What’s also painfully obvious is my own arrogance. I’m just a human being, of course I make mistakes – and a sign of my humanity should be obvious without being painful! So Adam Dunn and I have at least one thing in common: another life lesson in humility. Life gives us all lots of training on it. And let’s not kid ourselves that only ordinary people suffer from these ongoing lessons. The Adam Dunns of the world also have dishes of humble pie served to them.
The great example of humility is the young child. Take a toddler trying to walk. He tries, and falls, and gets back up and tries again – without any shame about falling. He even enjoys the practice. Or take a child learning to speak. She hears the sound and tries it, and then hears it again, and repeats. What if she were too proud to listen to the correction – why, she would never learn how to talk! For children, the process of growing requires a vulnerability that would terrify us as adults. And not only do they participate in the process of growing, they do it with an inner joy and enthusiasm that most of us can only recall as a distant memory in our lives.
But it does seem that God, the author of life, has set things up so that daily instruction in humility is always available to adults – so that we can find our way back to that earlier way of living before pride and arrogance had their way with us. Children make mistakes all the time; they just handle them better than adults do. “Brush it off,” words of encouragement in baseball, a game that, like life, offers lots of humble pie, is automatic for children. They see what they can learn and move on, and waste no time reflecting on their injured sense of self.

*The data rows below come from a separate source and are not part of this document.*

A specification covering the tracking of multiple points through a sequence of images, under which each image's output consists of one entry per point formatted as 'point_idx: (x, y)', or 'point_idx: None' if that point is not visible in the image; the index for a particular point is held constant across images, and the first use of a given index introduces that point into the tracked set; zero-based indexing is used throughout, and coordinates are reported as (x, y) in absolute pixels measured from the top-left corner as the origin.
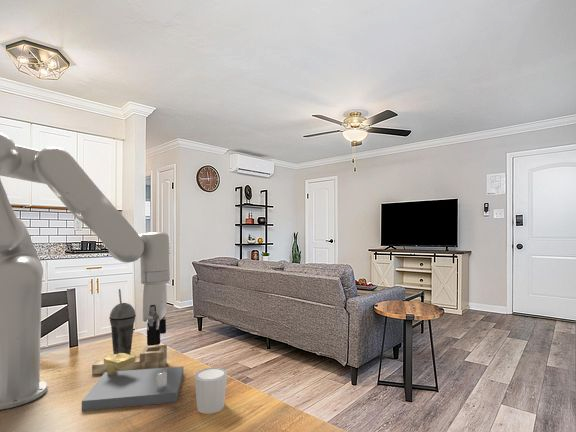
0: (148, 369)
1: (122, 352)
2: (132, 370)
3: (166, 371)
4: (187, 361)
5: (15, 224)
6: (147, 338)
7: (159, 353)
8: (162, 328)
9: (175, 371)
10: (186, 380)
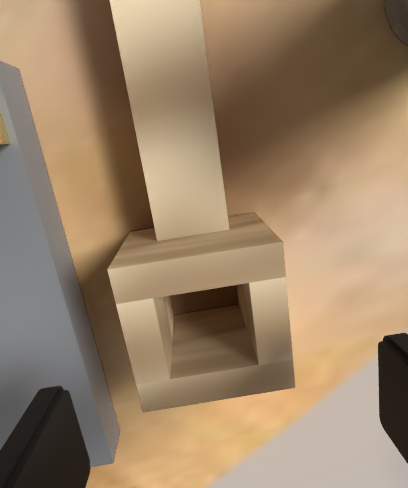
0: (60, 317)
1: (405, 3)
2: (38, 234)
3: None
4: (273, 409)
5: None
6: (11, 439)
7: (137, 386)
8: (406, 441)
9: None
10: None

They can focus on their own learning and growth, clear in what life is requiring of them in the moment.
For us to become like children will mean learning to think of life’s challenges as opportunities rather than threats, as gifts rather than a burdens, as difficulties to be embraced rather than simply endured, so that we, like children, may continue to learn and grow. It means learning to focus again on what God has given each one of us to do in this day. And in the end, it means learning to love life all over again.
A prayer for today… Dear Lord, make me humble. Amen.